Skype goes living room, embeds on LG, Panasonic HDTVs

Skype, toujours interdit sur 3G, investit les écrans de TV – DegroupNews (France – French language)

Skype Wants to Make Your TV More Social – GigaOM / NewTeeVee (USA)

Skype offers living room TV action – The Register (UK)

From the horse’s mouth

Get Skype On Your TV – Skype Blogs

My comments on this topic

Previously, I had written in this blog about the use of videoconferencing, especially Skype and Windows Live Messenger as a way for families separated by distance to stay in touch. This also included reference to a previously-broadcast television news article about this technology being used to bring older relatives who were at rest homes or supported-accommodation facilities closer to their families. The newscast showed images of the older relative at the supported-accommodation facility celebrating a birthday with the relatives who appeared on a large flat-screen TV set up as a videophone.

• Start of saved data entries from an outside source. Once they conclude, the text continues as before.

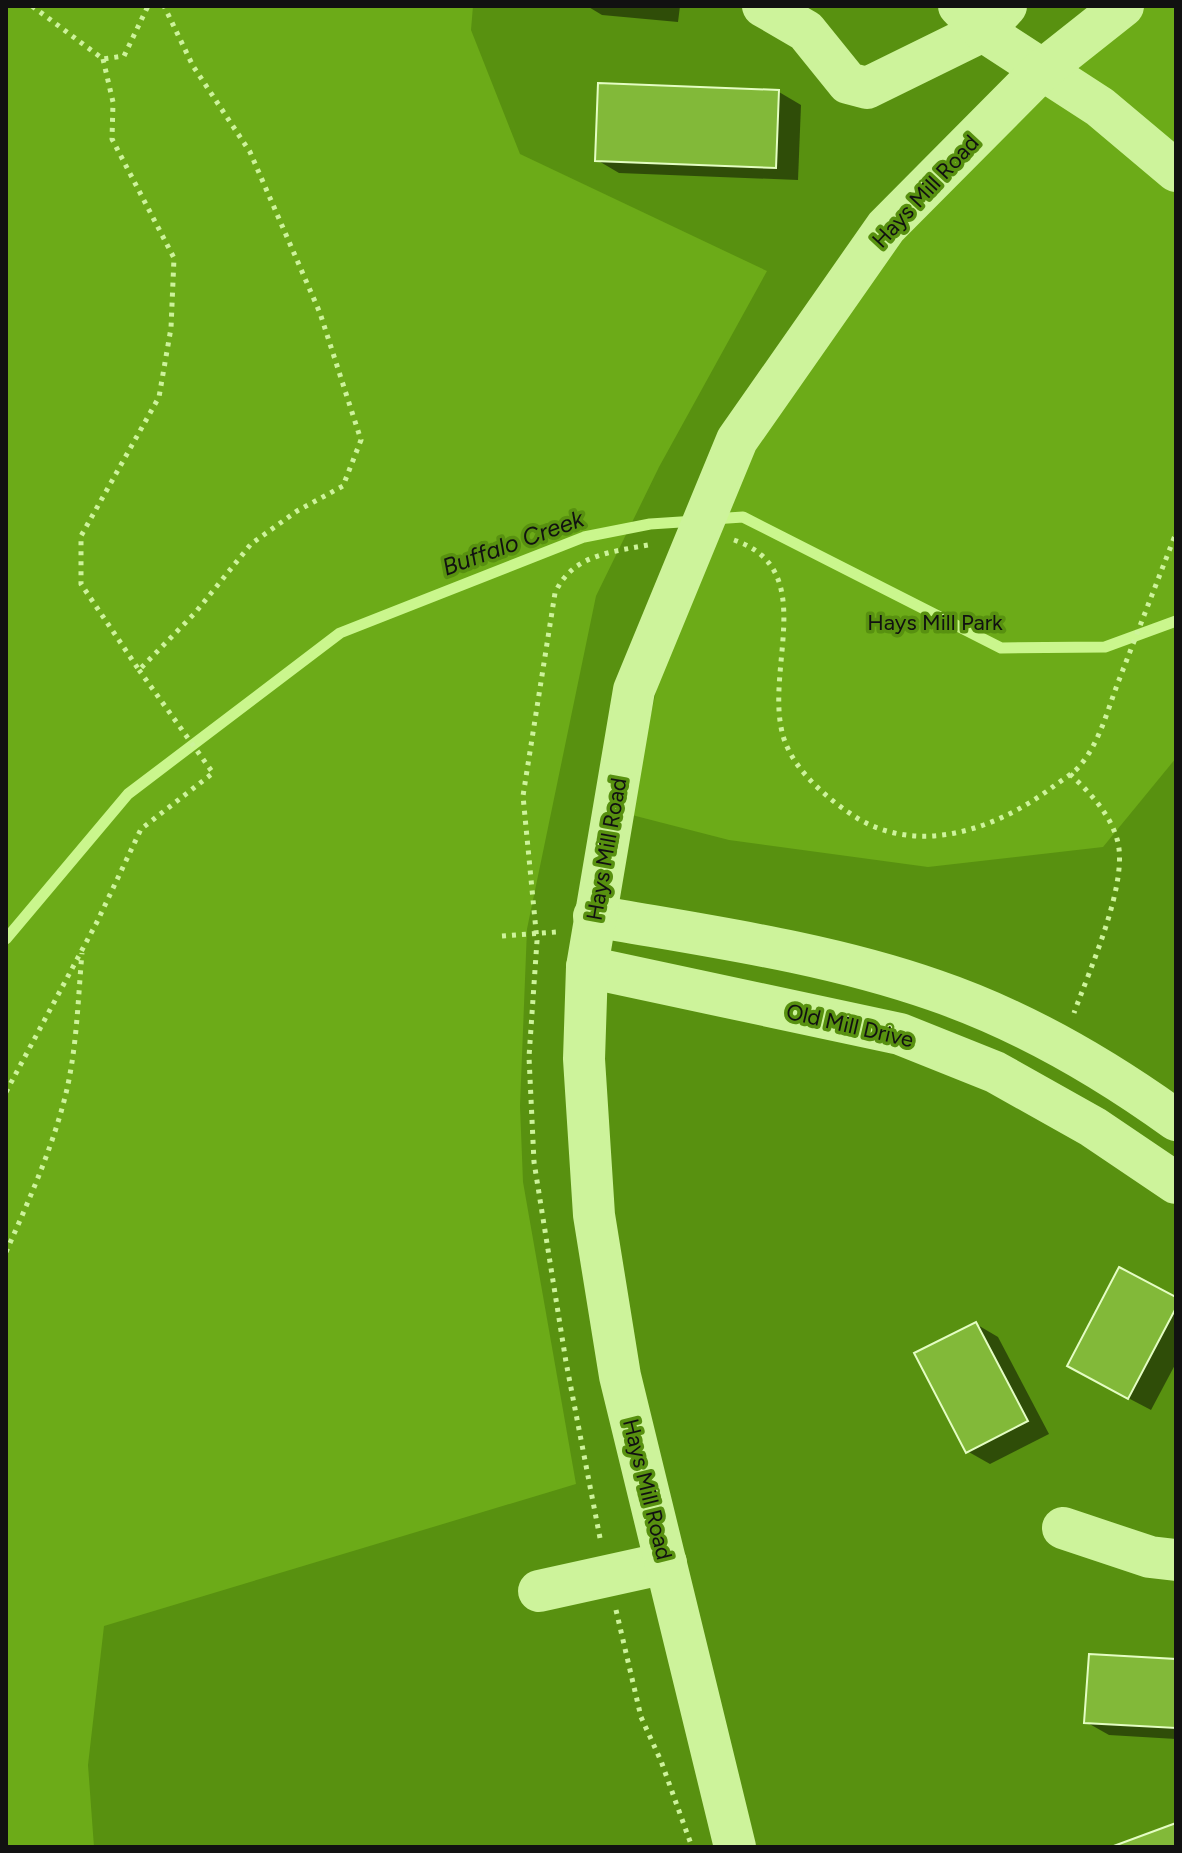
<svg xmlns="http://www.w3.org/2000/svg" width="1182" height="1853" viewBox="0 0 1182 1853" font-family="Figtree,sans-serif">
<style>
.green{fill:#6cab18}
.shadow{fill:#0007}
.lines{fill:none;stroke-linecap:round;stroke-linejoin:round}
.stream{stroke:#caf68d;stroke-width:11}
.building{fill:#82b939;stroke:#e4fdc3;stroke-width:2}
.path{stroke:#cdf39b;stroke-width:5;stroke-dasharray:4 6;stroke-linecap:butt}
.minor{stroke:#cdf39b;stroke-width:42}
.labels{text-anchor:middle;stroke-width:7;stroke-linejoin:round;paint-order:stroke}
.street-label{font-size:22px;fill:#111;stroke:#589110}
.park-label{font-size:22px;fill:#111;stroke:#589110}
.water-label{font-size:24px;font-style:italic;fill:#111;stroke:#589110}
</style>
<rect width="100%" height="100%" fill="#589110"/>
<!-- green -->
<g class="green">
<path d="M6,6H473L471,30L520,154L767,271L659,467L596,596L527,929L520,1106L523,1182L576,1484L104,1626L88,1765L94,1847H6Z"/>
<path d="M1138,6H1176V758L1103,847L928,867L729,840L628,814L658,683L734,473L885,243Z"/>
</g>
<!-- shadow -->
<g class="shadow">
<path d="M587,6H680L678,22L602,15Z"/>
<path d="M779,92L801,105L798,180L619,173L597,160Z"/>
<path d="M1176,1299V1363L1151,1410L1092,1379Z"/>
<path d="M976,1324L998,1337L1049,1434L990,1464L967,1451Z"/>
<path d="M1176,1661V1739L1109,1735L1086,1722Z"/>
</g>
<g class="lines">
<!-- stream -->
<g class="stream">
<path d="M713,519L743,517L1001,648L1105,647L1176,621"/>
<path d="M6,939L128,794L340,633L584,537L650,524L696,521"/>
</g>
</g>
<!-- building -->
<g class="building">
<path d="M598,83L779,90L776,168L595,161Z"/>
<path d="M1119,1267L1176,1297V1308L1128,1399L1067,1366Z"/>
<path d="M976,1322L1028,1421L966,1453L914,1353Z"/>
<path d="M1089,1654L1176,1659V1728L1084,1723Z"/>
<path d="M1176,1823V1847H1111Z"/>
</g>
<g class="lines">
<!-- path -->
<g class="path">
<path d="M32,6L103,59L124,56L148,6"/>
<path d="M103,59L113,102L112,139L174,258L171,328L159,397L81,536V584L139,670L195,613L251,544L297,511L343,486L361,440L320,313L250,152L193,66L164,6"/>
<path d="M734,540C822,570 762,671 784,739C795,772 829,800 857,818C922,857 1000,827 1054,786C1063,779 1076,772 1082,763C1101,739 1108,708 1119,680C1138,631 1157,582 1176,533"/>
<path d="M1070,774C1089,792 1109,812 1117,839C1130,881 1089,971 1074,1013"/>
<path d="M502,936L557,932"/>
<path d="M6,1092L97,922L141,829L213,773L139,670"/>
<path d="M6,1252C29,1200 54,1145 67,1089C77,1044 78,999 82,953"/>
<path d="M600,1538L566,1362L534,1162L529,1057L537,941L523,796L555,593C573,553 614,552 653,544"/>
<path d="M616,1610L641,1717L661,1761L692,1847"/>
</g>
<!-- minor -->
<g class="minor">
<path d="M763,6L806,31L848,83L867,88L983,31L1006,6"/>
<path d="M959,6L983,31L1100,107L1176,171"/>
<path d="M594,916C707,936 825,952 934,990C1022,1020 1101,1066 1176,1120"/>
<path d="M587,967L900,1034L995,1072L1093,1127L1176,1183"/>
<path d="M1063,1528L1150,1557L1176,1560"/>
<path d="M539,1591L666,1563"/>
<path d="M735,1847L620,1376L594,1215L584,1059L587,967L634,690L737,440L886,227L1041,71L1123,6"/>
</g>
</g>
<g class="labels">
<!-- street labels -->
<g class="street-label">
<text transform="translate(925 191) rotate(-47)" y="8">Hays Mill Road</text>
<text transform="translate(606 849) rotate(-80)" y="8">Hays Mill Road</text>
<text transform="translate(850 1025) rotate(13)" y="8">Old Mill Drive</text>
<text transform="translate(648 1489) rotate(76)" y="8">Hays Mill Road</text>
</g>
<!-- park labels -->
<g class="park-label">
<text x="935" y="630">Hays Mill Park</text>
</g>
<!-- water labels -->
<g class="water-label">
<text transform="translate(513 543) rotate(-20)" y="8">Buffalo Creek</text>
</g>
</g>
<!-- border -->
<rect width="1182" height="1853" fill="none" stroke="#111111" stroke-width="16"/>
</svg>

In that article. I had talked about integrating your flat-screen TV with your PC for video conferencing by linking your computer to the television via its VGA or HDMI inputs or integrating an older CRT-based TV using its composite or S-Video inputs so many people can benefit from the larger screen.

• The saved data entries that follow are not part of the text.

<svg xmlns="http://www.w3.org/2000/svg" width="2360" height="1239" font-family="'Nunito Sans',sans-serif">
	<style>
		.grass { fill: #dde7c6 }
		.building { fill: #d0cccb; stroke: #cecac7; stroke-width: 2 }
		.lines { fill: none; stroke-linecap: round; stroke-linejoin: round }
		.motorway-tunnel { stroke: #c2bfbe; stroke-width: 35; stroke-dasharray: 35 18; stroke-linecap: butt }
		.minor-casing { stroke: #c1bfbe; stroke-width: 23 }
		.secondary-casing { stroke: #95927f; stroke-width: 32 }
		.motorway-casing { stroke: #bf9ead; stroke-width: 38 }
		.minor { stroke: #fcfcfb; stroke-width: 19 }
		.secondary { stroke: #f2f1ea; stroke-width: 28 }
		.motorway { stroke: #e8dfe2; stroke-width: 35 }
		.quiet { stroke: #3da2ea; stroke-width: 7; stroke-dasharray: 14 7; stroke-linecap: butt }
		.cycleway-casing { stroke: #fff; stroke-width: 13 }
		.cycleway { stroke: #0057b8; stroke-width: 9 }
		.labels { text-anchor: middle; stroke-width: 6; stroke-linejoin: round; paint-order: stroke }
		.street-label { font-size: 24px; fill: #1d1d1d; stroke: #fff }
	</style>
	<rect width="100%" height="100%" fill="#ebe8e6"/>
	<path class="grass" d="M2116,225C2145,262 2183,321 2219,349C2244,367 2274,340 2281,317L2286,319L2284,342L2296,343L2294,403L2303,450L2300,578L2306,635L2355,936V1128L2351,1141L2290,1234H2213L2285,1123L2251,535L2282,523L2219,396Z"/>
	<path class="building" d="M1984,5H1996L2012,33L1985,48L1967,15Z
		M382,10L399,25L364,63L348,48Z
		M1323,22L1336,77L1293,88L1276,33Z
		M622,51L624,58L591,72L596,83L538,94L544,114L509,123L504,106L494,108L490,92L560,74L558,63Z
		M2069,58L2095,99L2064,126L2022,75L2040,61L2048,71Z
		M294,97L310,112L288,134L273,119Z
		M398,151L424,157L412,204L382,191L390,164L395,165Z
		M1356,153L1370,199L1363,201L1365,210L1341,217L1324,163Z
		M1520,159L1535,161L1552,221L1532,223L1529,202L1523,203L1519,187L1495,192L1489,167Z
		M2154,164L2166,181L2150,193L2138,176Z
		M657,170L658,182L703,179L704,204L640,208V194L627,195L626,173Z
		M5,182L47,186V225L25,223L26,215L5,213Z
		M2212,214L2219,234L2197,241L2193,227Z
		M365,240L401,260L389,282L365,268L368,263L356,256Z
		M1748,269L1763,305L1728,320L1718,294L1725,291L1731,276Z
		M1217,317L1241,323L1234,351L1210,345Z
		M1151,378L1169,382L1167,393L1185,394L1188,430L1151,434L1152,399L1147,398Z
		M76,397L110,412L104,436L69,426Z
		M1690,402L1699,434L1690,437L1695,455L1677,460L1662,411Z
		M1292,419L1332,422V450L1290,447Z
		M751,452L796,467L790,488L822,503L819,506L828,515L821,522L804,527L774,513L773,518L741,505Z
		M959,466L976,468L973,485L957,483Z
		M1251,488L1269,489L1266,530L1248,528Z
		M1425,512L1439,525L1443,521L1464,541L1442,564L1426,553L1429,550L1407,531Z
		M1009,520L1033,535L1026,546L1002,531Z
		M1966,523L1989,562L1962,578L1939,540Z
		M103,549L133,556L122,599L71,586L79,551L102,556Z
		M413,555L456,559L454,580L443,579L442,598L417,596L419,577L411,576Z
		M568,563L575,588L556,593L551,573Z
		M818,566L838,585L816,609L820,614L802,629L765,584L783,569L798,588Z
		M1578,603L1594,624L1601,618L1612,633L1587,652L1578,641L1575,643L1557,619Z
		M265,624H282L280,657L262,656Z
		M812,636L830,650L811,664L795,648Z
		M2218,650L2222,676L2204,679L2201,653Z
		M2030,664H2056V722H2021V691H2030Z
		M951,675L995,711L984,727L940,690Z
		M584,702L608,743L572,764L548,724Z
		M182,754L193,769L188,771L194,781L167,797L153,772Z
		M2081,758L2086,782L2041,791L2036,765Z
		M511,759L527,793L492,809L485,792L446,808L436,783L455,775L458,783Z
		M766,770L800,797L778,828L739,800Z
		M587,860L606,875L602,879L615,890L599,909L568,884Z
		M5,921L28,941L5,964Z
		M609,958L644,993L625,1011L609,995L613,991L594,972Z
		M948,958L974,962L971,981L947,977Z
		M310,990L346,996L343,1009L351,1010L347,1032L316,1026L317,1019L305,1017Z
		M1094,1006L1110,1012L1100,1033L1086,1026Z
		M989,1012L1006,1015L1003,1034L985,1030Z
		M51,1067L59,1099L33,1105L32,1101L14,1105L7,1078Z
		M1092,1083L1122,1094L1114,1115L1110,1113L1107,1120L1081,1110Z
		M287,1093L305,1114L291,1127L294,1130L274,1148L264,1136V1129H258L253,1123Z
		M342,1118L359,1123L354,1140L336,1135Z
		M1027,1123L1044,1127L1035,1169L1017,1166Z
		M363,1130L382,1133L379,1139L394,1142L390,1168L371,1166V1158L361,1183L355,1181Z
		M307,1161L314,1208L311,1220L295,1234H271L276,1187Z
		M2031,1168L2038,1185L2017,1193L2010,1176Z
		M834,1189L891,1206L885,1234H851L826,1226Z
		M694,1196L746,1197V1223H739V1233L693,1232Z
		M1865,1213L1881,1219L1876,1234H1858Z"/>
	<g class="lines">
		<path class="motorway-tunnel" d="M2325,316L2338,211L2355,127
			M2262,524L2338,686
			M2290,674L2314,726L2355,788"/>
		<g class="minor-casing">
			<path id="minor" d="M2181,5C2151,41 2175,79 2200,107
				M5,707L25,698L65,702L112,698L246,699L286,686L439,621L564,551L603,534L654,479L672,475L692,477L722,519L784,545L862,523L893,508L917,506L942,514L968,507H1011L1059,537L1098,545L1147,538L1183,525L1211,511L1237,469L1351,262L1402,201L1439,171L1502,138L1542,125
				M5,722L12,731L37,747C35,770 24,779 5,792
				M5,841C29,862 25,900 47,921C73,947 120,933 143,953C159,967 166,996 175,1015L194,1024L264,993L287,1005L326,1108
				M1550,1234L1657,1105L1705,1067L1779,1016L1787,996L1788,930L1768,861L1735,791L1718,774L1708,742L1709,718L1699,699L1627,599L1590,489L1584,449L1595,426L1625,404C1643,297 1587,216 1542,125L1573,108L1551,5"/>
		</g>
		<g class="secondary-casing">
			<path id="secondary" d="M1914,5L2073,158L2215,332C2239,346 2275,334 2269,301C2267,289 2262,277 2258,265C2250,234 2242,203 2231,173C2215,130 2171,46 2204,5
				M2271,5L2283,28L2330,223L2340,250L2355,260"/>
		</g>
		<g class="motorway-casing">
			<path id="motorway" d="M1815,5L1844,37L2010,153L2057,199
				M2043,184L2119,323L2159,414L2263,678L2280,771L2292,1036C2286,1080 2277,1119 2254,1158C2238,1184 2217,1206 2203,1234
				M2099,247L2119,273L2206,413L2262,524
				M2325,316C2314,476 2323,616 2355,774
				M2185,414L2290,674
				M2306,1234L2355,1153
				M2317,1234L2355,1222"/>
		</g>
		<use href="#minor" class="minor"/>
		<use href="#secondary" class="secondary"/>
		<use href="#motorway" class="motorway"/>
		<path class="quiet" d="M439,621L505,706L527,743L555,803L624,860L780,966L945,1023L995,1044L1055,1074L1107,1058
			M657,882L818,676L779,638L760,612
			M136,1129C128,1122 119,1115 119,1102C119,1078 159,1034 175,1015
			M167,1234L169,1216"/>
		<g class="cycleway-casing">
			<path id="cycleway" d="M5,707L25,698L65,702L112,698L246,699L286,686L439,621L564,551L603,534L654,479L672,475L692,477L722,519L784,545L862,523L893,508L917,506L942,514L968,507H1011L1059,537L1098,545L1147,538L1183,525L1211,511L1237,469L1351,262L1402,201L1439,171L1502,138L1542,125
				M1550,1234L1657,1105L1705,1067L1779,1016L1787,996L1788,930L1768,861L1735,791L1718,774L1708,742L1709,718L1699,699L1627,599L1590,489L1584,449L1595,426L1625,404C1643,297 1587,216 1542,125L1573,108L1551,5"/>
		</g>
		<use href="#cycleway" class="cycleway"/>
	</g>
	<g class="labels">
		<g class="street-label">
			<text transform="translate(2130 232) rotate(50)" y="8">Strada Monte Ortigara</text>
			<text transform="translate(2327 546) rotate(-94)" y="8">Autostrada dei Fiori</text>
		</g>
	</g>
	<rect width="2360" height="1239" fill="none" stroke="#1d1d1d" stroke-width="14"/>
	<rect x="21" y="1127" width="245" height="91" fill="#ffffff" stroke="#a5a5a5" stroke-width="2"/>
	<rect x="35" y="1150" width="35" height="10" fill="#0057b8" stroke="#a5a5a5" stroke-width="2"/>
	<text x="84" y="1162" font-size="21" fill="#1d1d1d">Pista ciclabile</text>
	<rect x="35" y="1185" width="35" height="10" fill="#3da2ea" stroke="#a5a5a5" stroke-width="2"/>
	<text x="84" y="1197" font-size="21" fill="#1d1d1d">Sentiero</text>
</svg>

Over the last few days, I had read some articles about an announcement that Skype had made concerning integrating its functionality into regular “brown-goods” TV sets and associated equipment. The main thrust of this was to implement 720p HD Skype videoconferencing; and with selected Panasonic “VieraCast” and LG “NetCast Entertainment Access” TV sets, you add a webcam supplied by the set’s manufacturer to the sets and connect them to your home network to enable “PC-less” video conferencing. This definitely will appeal to people who find setting up or operating computers very intimidating and may also appeal to those of us who cannot stand the sight of computer equipment in the main lounge area and believe that computer equipment belongs in the den or study.

This will appeal to families who have distant relatives and want to use the TV located in the lounge room or family room to keep in touch with these relatives without much in the way of setup headaches. Similarly, these sets could lower the startup and ongoing costs involved with videoconferencing facilities for places involved with the care of senior citizens because the Skype-equipped TV sets will need very little in the way of staff-training and support costs. It will also appeal to small businesses, farmers and the like because they can benefit from “big-business” videoconferencing at a “small-business” price without “big-business” setup hassles.

As I have said before, this could be extended to other “advanced-TV” platforms like most of the “set-top-box” platforms such as TiVo so that people who have video equipment based on these platforms could benefit from this form of video conferencing without having to add extra boxes or replace their existing TV sets.